Fiat money has value only because the government of a certain country maintains it, or because parties that engage in exchange agree on its value.
In this kind of environment, a central bank can introduce new money into the economy by purchasing financial assets or by lending money to financial institutions, then the system of commercial banks redeploys this base money into the economy by credit creation.
Paper money has many advantages that solve some of the problems related to the use of commodity money, in fact, it is much lighter than precious metals, coins, or other goods that were previously used as means of payment. Moreover, they have also solved the problems related to pricing that arose with the use of different forms of commodity money.
However, there are also drawbacks with this system, major ones are that coins and paper currency are easily stolen and can be also expensive to transport in large amounts because of their bulk that even if it is lower than commodity money is still relevant.
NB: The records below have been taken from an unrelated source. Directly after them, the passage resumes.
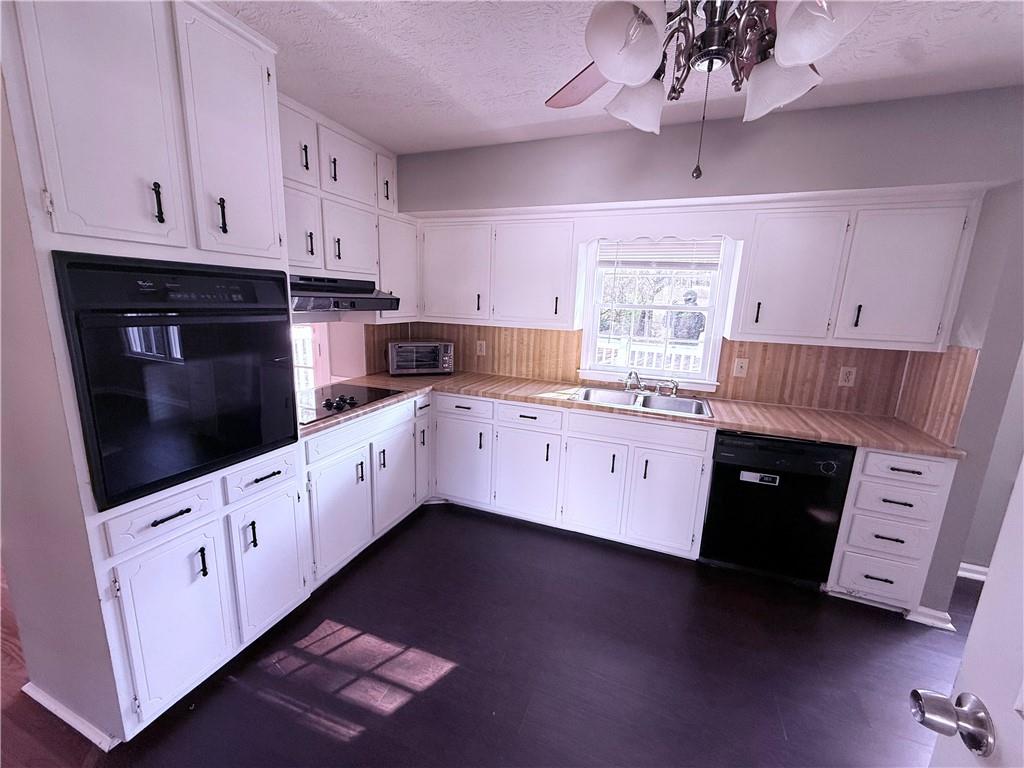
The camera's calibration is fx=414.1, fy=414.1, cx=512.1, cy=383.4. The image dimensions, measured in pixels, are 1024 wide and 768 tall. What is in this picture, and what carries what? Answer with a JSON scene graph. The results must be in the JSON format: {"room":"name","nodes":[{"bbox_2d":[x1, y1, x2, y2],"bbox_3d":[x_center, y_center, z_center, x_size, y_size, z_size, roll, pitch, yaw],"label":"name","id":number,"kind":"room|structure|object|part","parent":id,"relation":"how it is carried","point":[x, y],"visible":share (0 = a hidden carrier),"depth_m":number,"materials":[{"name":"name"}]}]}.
{"room":"kitchen","nodes":[
{"label":"kitchen","id":0,"kind":"room"},
{"bbox_2d":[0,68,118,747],"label":"left wall","id":1,"kind":"structure","parent":0,"point":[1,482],"depth_m":1.27,"materials":[{"name":"paint"}]},
{"bbox_2d":[22,682,120,751],"bbox_3d":[-1.580,1.163,1.481,0.598,0.072,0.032,7,13,21],"label":"baseboard","id":2,"kind":"structure","parent":1,"relation":"attached to","point":[34,695],"depth_m":1.45,"materials":[{"name":"white paint"}]},
{"bbox_2d":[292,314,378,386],"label":"left wall","id":3,"kind":"structure","parent":0,"point":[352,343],"depth_m":2.93,"materials":[{"name":"white paint"}]},
{"bbox_2d":[291,322,323,392],"bbox_3d":[-1.564,-0.048,2.870,0.483,1.404,0.355,7,13,21],"label":"window","id":4,"kind":"structure","parent":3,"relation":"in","point":[312,381],"depth_m":2.90,"materials":[{"name":"white"}]},
{"bbox_2d":[279,93,415,314],"bbox_3d":[-1.088,-0.942,2.455,0.372,1.040,1.324,7,13,21],"label":"upper cabinet","id":5,"kind":"object","parent":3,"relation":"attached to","point":[344,250],"visible":0.53,"depth_m":2.39,"materials":[{"name":"white paint"}]},
{"bbox_2d":[289,275,399,313],"bbox_3d":[-1.080,-0.503,2.302,0.514,0.172,0.809,7,13,21],"label":"range hood","id":6,"kind":"object","parent":5,"relation":"attached to","point":[361,302],"visible":0.73,"depth_m":2.22,"materials":[{"name":"black metal"}]},
{"bbox_3d":[-0.950,-1.255,2.422,0.167,0.377,0.372,7,13,21],"label":"upper cabinet door","id":7,"kind":"part","parent":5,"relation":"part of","materials":[{"name":"white paint"}]},
{"bbox_3d":[-0.967,-0.827,2.475,0.163,0.439,0.354,7,13,21],"label":"door","id":8,"kind":"part","parent":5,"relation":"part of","materials":[{"name":"white paint"}]},
{"bbox_3d":[-0.830,-1.352,2.733,0.137,0.361,0.236,7,13,21],"label":"door","id":9,"kind":"part","parent":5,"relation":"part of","materials":[{"name":"white paint"}]},
{"bbox_2d":[0,502,985,767],"bbox_3d":[-0.812,1.287,1.321,9.297,0.060,5.682,7,13,21],"label":"floor","id":10,"kind":"structure","parent":0,"point":[314,734],"depth_m":1.74,"materials":[{"name":"brown wood"}]},
{"bbox_2d":[0,1,311,738],"bbox_3d":[-1.351,-0.067,1.564,0.660,2.447,0.756,7,13,21],"label":"oven cabinet","id":11,"kind":"object","parent":10,"relation":"on","point":[109,616],"visible":0.68,"depth_m":1.32,"materials":[{"name":"white paint"}]},
{"bbox_3d":[-1.170,-0.787,1.213,0.110,0.848,0.271,7,13,21],"label":"door","id":12,"kind":"part","parent":11,"relation":"part of","materials":[{"name":"white paint"}]},
{"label":"handle","id":13,"kind":"part","parent":11,"relation":"part of","materials":[{"name":"black metal"}]},
{"bbox_3d":[-1.162,0.444,1.393,0.069,0.135,0.266,7,13,21],"label":"drawer","id":14,"kind":"part","parent":11,"relation":"part of","materials":[{"name":"white wood"}]},
{"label":"drawer pull","id":15,"kind":"part","parent":11,"relation":"part of","materials":[{"name":"black metal"}]},
{"bbox_3d":[-1.158,0.832,1.462,0.086,0.590,0.279,7,13,21],"label":"door","id":16,"kind":"part","parent":11,"relation":"part of","materials":[{"name":"white paint"}]},
{"bbox_2d":[53,253,300,509],"bbox_3d":[-1.285,-0.077,1.563,0.624,0.719,0.701,7,13,21],"label":"wall oven","id":17,"kind":"object","parent":11,"relation":"in","point":[283,381],"visible":0.91,"depth_m":1.35,"materials":[{"name":"black glass"}]},
{"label":"pull","id":18,"kind":"part","parent":11,"relation":"part of","materials":[{"name":"black metal"}]},
{"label":"handle","id":19,"kind":"part","parent":11,"relation":"part of","materials":[{"name":"black metal"}]},
{"bbox_3d":[-1.018,-0.862,1.543,0.103,0.884,0.317,7,13,21],"label":"door","id":20,"kind":"part","parent":11,"relation":"part of","materials":[{"name":"white paint"}]},
{"bbox_3d":[-1.025,0.380,1.711,0.055,0.128,0.289,7,13,21],"label":"drawer","id":21,"kind":"part","parent":11,"relation":"part of","materials":[{"name":"white paint"}]},
{"bbox_3d":[-1.030,0.750,1.793,0.084,0.583,0.292,7,13,21],"label":"door","id":22,"kind":"part","parent":11,"relation":"part of","materials":[{"name":"white paint"}]},
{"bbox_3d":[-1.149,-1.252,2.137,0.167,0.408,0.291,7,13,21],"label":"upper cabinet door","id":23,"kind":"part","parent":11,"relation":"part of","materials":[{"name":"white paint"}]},
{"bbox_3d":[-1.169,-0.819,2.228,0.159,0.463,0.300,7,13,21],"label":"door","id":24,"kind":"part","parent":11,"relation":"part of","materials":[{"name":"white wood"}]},
{"bbox_2d":[305,390,431,589],"bbox_3d":[-1.051,0.542,2.572,0.641,0.869,1.123,7,13,21],"label":"base cabinet","id":25,"kind":"object","parent":10,"relation":"on","point":[344,448],"visible":0.43,"depth_m":2.33,"materials":[{"name":"white paint"}]},
{"bbox_3d":[-0.906,0.690,2.213,0.101,0.573,0.426,7,13,21],"label":"door","id":26,"kind":"part","parent":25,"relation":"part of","materials":[{"name":"white paint"}]},
{"bbox_3d":[-0.739,0.591,2.636,0.090,0.595,0.421,7,13,21],"label":"door","id":27,"kind":"part","parent":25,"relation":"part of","materials":[{"name":"white paint"}]},
{"bbox_2d":[432,391,713,559],"bbox_3d":[0.351,0.518,2.918,1.762,0.866,0.631,7,13,21],"label":"base cabinet run","id":28,"kind":"object","parent":10,"relation":"on","point":[685,454],"visible":0.83,"depth_m":2.58,"materials":[{"name":"white paint"}]},
{"bbox_3d":[-0.366,0.550,2.916,0.417,0.579,0.118,7,13,21],"label":"cabinet door","id":29,"kind":"part","parent":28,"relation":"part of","materials":[{"name":"white paint"}]},
{"bbox_3d":[0.081,0.606,2.721,0.404,0.593,0.118,7,13,21],"label":"cabinet door","id":30,"kind":"part","parent":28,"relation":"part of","materials":[{"name":"white paint"}]},
{"bbox_3d":[0.478,0.646,2.562,0.365,0.588,0.111,7,13,21],"label":"door","id":31,"kind":"part","parent":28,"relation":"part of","materials":[{"name":"white paint"}]},
{"bbox_2d":[300,371,964,458],"bbox_3d":[0.505,0.122,2.639,3.398,0.039,0.809,7,13,21],"label":"countertop","id":32,"kind":"structure","parent":28,"relation":"on","point":[486,392],"depth_m":2.40,"materials":[{"name":"laminate"}]},
{"bbox_2d":[298,382,403,424],"bbox_3d":[-1.055,0.074,2.387,0.512,0.039,0.717,7,13,21],"label":"cooktop","id":33,"kind":"object","parent":32,"relation":"in","point":[327,409],"visible":0.68,"depth_m":2.38,"materials":[{"name":"black glass"}]},
{"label":"control knobs","id":34,"kind":"part","parent":33,"relation":"part of","materials":[{"name":"black plastic"}]},
{"bbox_2d":[387,340,455,375],"bbox_3d":[-0.728,-0.208,3.262,0.484,0.252,0.338,-2,13,-19],"label":"toaster oven","id":35,"kind":"object","parent":32,"relation":"on","point":[442,349],"visible":0.99,"depth_m":3.15,"materials":[{"name":"silver metal"}]},
{"bbox_2d":[571,385,713,418],"bbox_3d":[0.824,0.179,2.669,0.845,0.169,0.512,7,13,21],"label":"sink","id":36,"kind":"object","parent":32,"relation":"in","point":[681,403],"visible":0.65,"depth_m":2.76,"materials":[{"name":"silver metal"}]},
{"bbox_2d":[622,370,678,396],"bbox_3d":[0.904,-0.007,2.745,0.379,0.154,0.213,7,13,21],"label":"faucet","id":37,"kind":"object","parent":36,"relation":"on","point":[641,384],"visible":1,"depth_m":2.78,"materials":[{"name":"silver metal"}]},
{"bbox_3d":[0.880,0.697,2.424,0.375,0.576,0.103,7,13,21],"label":"door","id":38,"kind":"part","parent":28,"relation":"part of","materials":[{"name":"white paint"}]},
{"bbox_2d":[701,430,855,587],"bbox_3d":[1.490,0.649,2.490,0.609,0.863,0.616,7,13,21],"label":"dishwasher","id":39,"kind":"object","parent":10,"relation":"on","point":[821,480],"visible":0.86,"depth_m":2.21,"materials":[{"name":"black"}]},
{"bbox_2d":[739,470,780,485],"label":"sticker","id":40,"kind":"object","parent":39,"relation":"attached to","point":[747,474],"visible":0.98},
{"bbox_2d":[827,447,957,614],"bbox_3d":[1.959,0.703,2.307,0.368,0.875,0.647,7,13,21],"label":"drawer cabinet","id":41,"kind":"object","parent":10,"relation":"on","point":[923,485],"visible":0.68,"depth_m":2.04,"materials":[{"name":"white paint"}]},
{"bbox_3d":[1.854,0.963,2.086,0.309,0.214,0.077,7,13,21],"label":"drawer","id":42,"kind":"part","parent":41,"relation":"part of","materials":[{"name":"white paint"}]},
{"bbox_3d":[1.860,0.761,2.050,0.294,0.185,0.086,7,13,21],"label":"drawer","id":43,"kind":"part","parent":41,"relation":"part of","materials":[{"name":"white paint"}]},
{"bbox_3d":[1.862,0.575,2.013,0.299,0.159,0.084,7,13,21],"label":"drawer","id":44,"kind":"part","parent":41,"relation":"part of","materials":[{"name":"white paint"}]},
{"bbox_3d":[1.868,0.403,1.978,0.321,0.136,0.051,7,13,21],"label":"drawer","id":45,"kind":"part","parent":41,"relation":"part of","materials":[{"name":"white paint"}]},
{"bbox_2d":[913,456,1023,767],"bbox_3d":[0.605,0.511,0.240,0.189,1.941,0.974,7,13,21],"label":"door","id":46,"kind":"structure","parent":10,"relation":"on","point":[989,581],"depth_m":0.61,"materials":[{"name":"white paint"}]},
{"bbox_2d":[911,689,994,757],"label":"door knob","id":47,"kind":"object","parent":46,"relation":"attached to","point":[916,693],"visible":0.95,"depth_m":0.58,"materials":[{"name":"silver metal"}]},
{"bbox_2d":[218,0,1023,153],"bbox_3d":[-0.016,-1.131,0.588,5.956,0.093,4.610,7,13,21],"label":"ceiling","id":48,"kind":"structure","parent":0,"point":[522,89],"depth_m":1.67,"materials":[{"name":"white paint"}]},
{"bbox_2d":[542,0,873,180],"bbox_3d":[0.473,-0.808,0.952,1.216,0.676,1.218,7,13,21],"label":"ceiling fan","id":49,"kind":"object","parent":48,"relation":"hanging from","point":[607,69],"visible":0.99,"depth_m":0.94,"materials":[{"name":"metal"}]},
{"bbox_3d":[0.229,-0.887,1.227,0.306,0.064,0.413,-4,13,-28],"label":"fan blade","id":50,"kind":"part","parent":49,"relation":"part of","materials":[{"name":"wood"}]},
{"bbox_3d":[0.241,-0.743,0.900,0.145,0.138,0.152,7,13,21],"label":"shade","id":51,"kind":"part","parent":49,"relation":"part of","materials":[{"name":"white glass"}]},
{"bbox_3d":[0.332,-0.756,1.137,0.136,0.125,0.139,7,13,21],"label":"shade","id":52,"kind":"part","parent":49,"relation":"part of","materials":[{"name":"white glass"}]},
{"bbox_3d":[0.648,-0.731,1.025,0.140,0.128,0.142,7,13,21],"label":"shade","id":53,"kind":"part","parent":49,"relation":"part of","materials":[{"name":"white glass"}]},
{"bbox_3d":[0.590,-0.717,0.822,0.140,0.141,0.144,7,13,21],"label":"shade","id":54,"kind":"part","parent":49,"relation":"part of","materials":[{"name":"white glass"}]},
{"bbox_2d":[390,85,1023,417],"bbox_3d":[0.786,-0.269,2.783,3.873,2.510,0.162,7,13,21],"label":"back wall","id":55,"kind":"structure","parent":0,"point":[603,196],"depth_m":2.26,"materials":[{"name":"grey paint"}]},
{"bbox_2d":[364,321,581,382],"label":"wood backsplash","id":56,"kind":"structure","parent":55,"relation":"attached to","point":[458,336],"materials":[{"name":"brown wood"}]},
{"bbox_2d":[417,210,579,330],"bbox_3d":[-0.121,-0.807,3.021,1.194,0.751,0.342,7,13,21],"label":"upper cabinet","id":57,"kind":"object","parent":55,"relation":"attached to","point":[556,276],"visible":0.96,"depth_m":2.85,"materials":[{"name":"white paint"}]},
{"bbox_3d":[-0.441,-0.801,3.043,0.518,0.686,0.189,7,13,21],"label":"upper cabinet door","id":58,"kind":"part","parent":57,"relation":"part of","materials":[{"name":"white paint"}]},
{"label":"upper cabinet door","id":59,"kind":"part","parent":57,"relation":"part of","materials":[{"name":"white paint"}]},
{"bbox_2d":[577,235,739,390],"bbox_3d":[0.969,-0.531,2.858,0.945,1.085,0.154,7,13,21],"label":"window","id":60,"kind":"structure","parent":55,"relation":"in","point":[713,338],"depth_m":2.87,"materials":[{"name":"white glass"}]},
{"bbox_2d":[595,238,724,268],"bbox_3d":[0.981,-0.898,2.793,0.825,0.297,0.045,7,13,21],"label":"window blind","id":61,"kind":"object","parent":60,"relation":"attached to","point":[664,259],"visible":0.93,"depth_m":2.78,"materials":[{"name":"white plastic"}]},
{"bbox_2d":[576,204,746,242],"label":"window valance","id":62,"kind":"object","parent":55,"relation":"attached to","point":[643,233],"visible":0.99,"depth_m":2.46,"materials":[{"name":"white paint"}]},
{"bbox_2d":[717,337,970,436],"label":"wood backsplash","id":63,"kind":"structure","parent":55,"relation":"attached to","point":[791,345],"depth_m":2.56,"materials":[{"name":"brown wood"}]},
{"bbox_2d":[476,340,485,355],"bbox_3d":[-0.257,-0.290,3.352,0.074,0.119,0.009,7,13,21],"label":"wall outlet","id":64,"kind":"object","parent":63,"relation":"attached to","point":[484,349],"visible":0.99,"depth_m":3.35,"materials":[{"name":"beige plastic"}]},
{"bbox_2d":[733,357,748,377],"bbox_3d":[1.487,-0.105,2.698,0.073,0.119,0.015,7,13,21],"label":"light switch","id":65,"kind":"object","parent":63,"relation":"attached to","point":[738,368],"visible":0.97,"depth_m":2.70,"materials":[{"name":"plastic"}]},
{"bbox_2d":[838,365,856,386],"bbox_3d":[2.024,-0.044,2.502,0.075,0.119,0.008,7,13,21],"label":"outlet","id":66,"kind":"object","parent":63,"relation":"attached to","point":[853,373],"visible":0.99,"depth_m":2.50,"materials":[{"name":"beige plastic"}]},
{"bbox_2d":[733,193,981,351],"bbox_3d":[1.785,-0.591,2.287,0.971,0.741,0.351,7,13,21],"label":"upper cabinet","id":67,"kind":"object","parent":55,"relation":"attached to","point":[745,328],"visible":0.98,"depth_m":2.14,"materials":[{"name":"white paint"}]},
{"bbox_3d":[1.556,-0.585,2.339,0.426,0.701,0.247,7,13,21],"label":"upper cabinet door","id":68,"kind":"part","parent":67,"relation":"part of","materials":[{"name":"white wood"}]},
{"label":"upper cabinet door","id":69,"kind":"part","parent":67,"relation":"part of","materials":[{"name":"white paint"}]},
{"bbox_2d":[957,562,988,580],"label":"baseboard","id":70,"kind":"structure","parent":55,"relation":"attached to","point":[967,566],"depth_m":2.43,"materials":[{"name":"white paint"}]},
{"bbox_2d":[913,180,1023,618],"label":"right wall","id":71,"kind":"structure","parent":0,"point":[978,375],"depth_m":1.88,"materials":[{"name":"grey paint"}]},
{"bbox_2d":[905,605,955,630],"bbox_3d":[2.090,1.155,2.093,0.186,0.084,0.130,7,13,21],"label":"baseboard","id":72,"kind":"structure","parent":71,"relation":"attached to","point":[925,620],"depth_m":2.05,"materials":[{"name":"white paint"}]},
{"bbox_2d":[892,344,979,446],"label":"side backsplash","id":73,"kind":"structure","parent":71,"relation":"attached to","point":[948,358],"depth_m":2.09,"materials":[{"name":"brown"}]},
{"label":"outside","id":74,"kind":"structure","parent":0,"visible":0},
{"label":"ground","id":75,"kind":"structure","parent":74,"visible":0},
{"bbox_2d":[593,334,703,375],"bbox_3d":[1.886,-0.060,5.301,5.295,1.090,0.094,7,13,21],"label":"deck railing","id":76,"kind":"object","parent":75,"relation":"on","point":[622,351],"visible":0.25,"depth_m":5.28,"materials":[{"name":"white"}]},
{"bbox_2d":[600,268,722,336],"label":"tree","id":77,"kind":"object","parent":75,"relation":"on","point":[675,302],"visible":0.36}
]}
In order to solve these major problems, thanks to technological developments in the banking world, we have seen the introduction of checks.
A check is an instruction from you to a bank to transfer money from your account to someone else’s account when he deposits the check, therefore allowing the transaction to take place without the need to carry around large amounts.
As said in the previous section, checks have been introduced in order to solve the problems related to the transportation of large amounts of paper money and coins, in terms of transaction costs, risks, and time. It has been made possible thanks to recent technological developments.
The introduction of checks in the economy has improved the efficiency of payment systems, and in addition to the lower transaction and transportation costs, they have reduced the loss from thefts.
However, even though technology has sped up processes, it still takes time to get checks from one place to another, which means that if your need for cash is urgent, receiving payments by check can be frustrating. Moreover, costs related to the processing of checks are high, which means that paying with a check for small sums of money, can be highly inconvenient.
Electronic Payment and E-Money
Another development that has been made possible by the improved technology of recent times, and in particular by the development of inexpensive computers, smartphones, and the spread of the Internet, is the introduction of electronic payment and e-money.
Electronic payment allows to pay bills electronically, which makes the process of paying bills cheaper and more convenient, especially with the possibility to set recurring bills to be automatically paid by deducting them from your bank account.
E-Money, on the other hand, consists of money that exists only in electronic form. There are three main forms of electronic money, that are used in different areas and therefore are designed for different purposes, debit cards, stored-value cards, and e-cash.
- debit cards are the first form of e-money being created with the purpose of enabling customers to purchase goods and services by transferring funds directly from their bank accounts to a merchant’s account;
- stored-value cards work in two main ways, in their simplest form they work like a prepaid phone card, which means that they are purchased for a set amount of money that the consumer pays upfront, or on the other hand, they can take the form of a smart card that can be loaded with digital cash from the owner’s bank account whenever needed;
- e-cash is a form of electronic money that is widely used on the internet to purchase goods and services. Consumers can get e-cash by transferring cash that they have on their bank account, to an account with an online payment provider (like Paypal, Stripe, etc.).